自己紹介から始めようか?
その昔、練習用に書いた小説です。
いちおうオチまで持って行けたという意味で、処女作になるんでしょうか?
今どき、河童というのは住処を終われる身だ。
元々のオレの住処は、先祖代々が暮らしたすり鉢池だった。
ところがだ、今どき特定外来生物を駆除するから池の水を抜いてみようだの、冬の鳥インフル(高病原性鳥インフルエンザ)対策で水鳥が入らないよう水を抜こうだの、迷惑千万な出来事が続き、池というのは落ち落ち安心して暮らしていられる場所ではなくなってしまった。
──真冬の最中に住処を失って丸裸にされた時の気分を、あんた、味わってみるかい?
子供が溺れたから水を抜こうとか言うのなら、まだ納得出来たんだがね。
結局行き着いたのは、近くの川だった。
今どきの河川というのは上流にはダムや堰があるから、普段から水が無くて渋い浅瀬が続く過ごしにくい場所だ。
昔のように底が見えないくらい深い淵とか無いし、普段は水が無いくせに大雨が降ると放流で一気に水かさが増して濁流と化す。

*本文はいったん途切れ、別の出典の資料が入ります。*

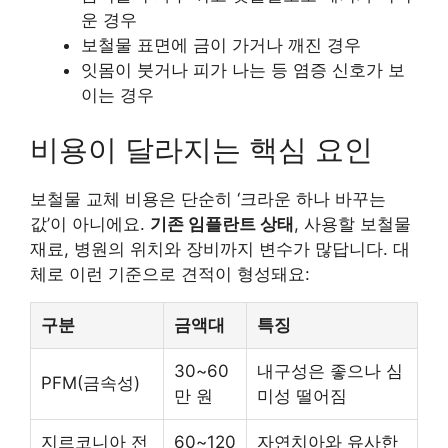
운 경우
보철물 표면에 금이 가거나 깨진 경우
잇몸이 붓거나 피가 나는 등 염증 신호가 보
이는 경우
비용이 달라지는 핵심 요인
보철물 교체 비용은 단순히 ‘크라운 하나 바꾸는
값’이 아니에요.
기존 임플란트 상태
, 사용할 보철물
재료, 병원의 위치와 장비까지 변수가 많답니다. 대
체로 이런 기준으로 견적이 형성돼요:
구분
금액대
특징
30~60
내구성은 좋으나 심
PFM(금속성)
만 원
미성 떨어짐
지르코니아 전
60~120
자연치아와 유사한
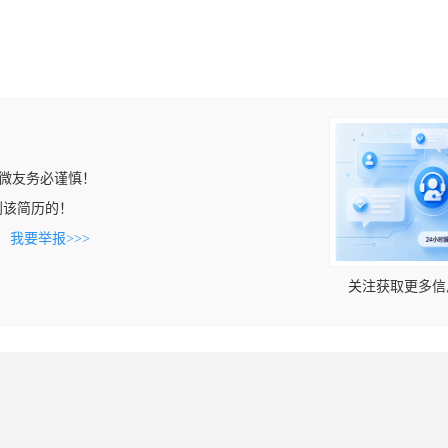
微友务必谨慎！
上看到该简历的！
。
我要举报>>>
关注获取更多信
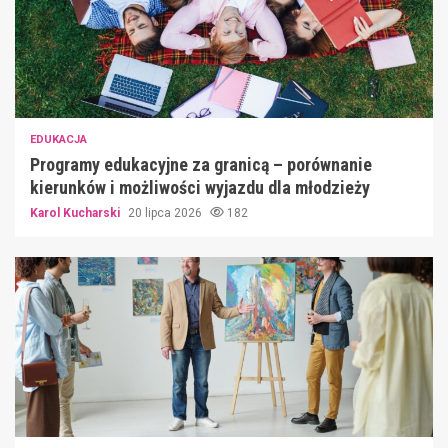
EDUKACJA
Programy edukacyjne za granicą – porównanie
kierunków i możliwości wyjazdu dla młodzieży
Karol Kucharski
20 lipca 2026
182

──河童の川流れっていうのは、年に何回か体験する珍しくもないイベントになったな。
なんとも浮き沈みの激しい、住み難く危険な場所が川だ。
そんなオレが川で暮らすためには、季節の移り変わりに合わせて本流の比較的水のある場所を選んで、あっちこっちを転々とするように暮らさないといけない。
選択を間違えて、うっかり土石流が流れ込む危険のある山間の細い川の堰で夏を過ごそうとしたら、まじ死にそうになったことがあったよ!
え?
お化けは死なない?
死ななくても土の中に埋まったまま数百年、河童のミイラになって発掘なんかされたくないよ、オレは。
いっそ海で暮らせば良いじゃんという、意見もあるだろう。
まあ…ね。
河童というのは存外丈夫で、毒にだって強いし、水さえあれば何処でだって生きていける。
仲間の中には、本当に海で暮らしている奴だっている。
だが、それはそれ、“河”の“童”と書いて河童だ。
オレのアイデンティティは、淡水生活にこそあると確信している。
──しかし、出来たら音に聞く四万十川みたいな水量豊富な清流で暮らしてみたいとは思ったよ。
河童っていうのはな、古来より地域密着型の怪異の類なんだよ。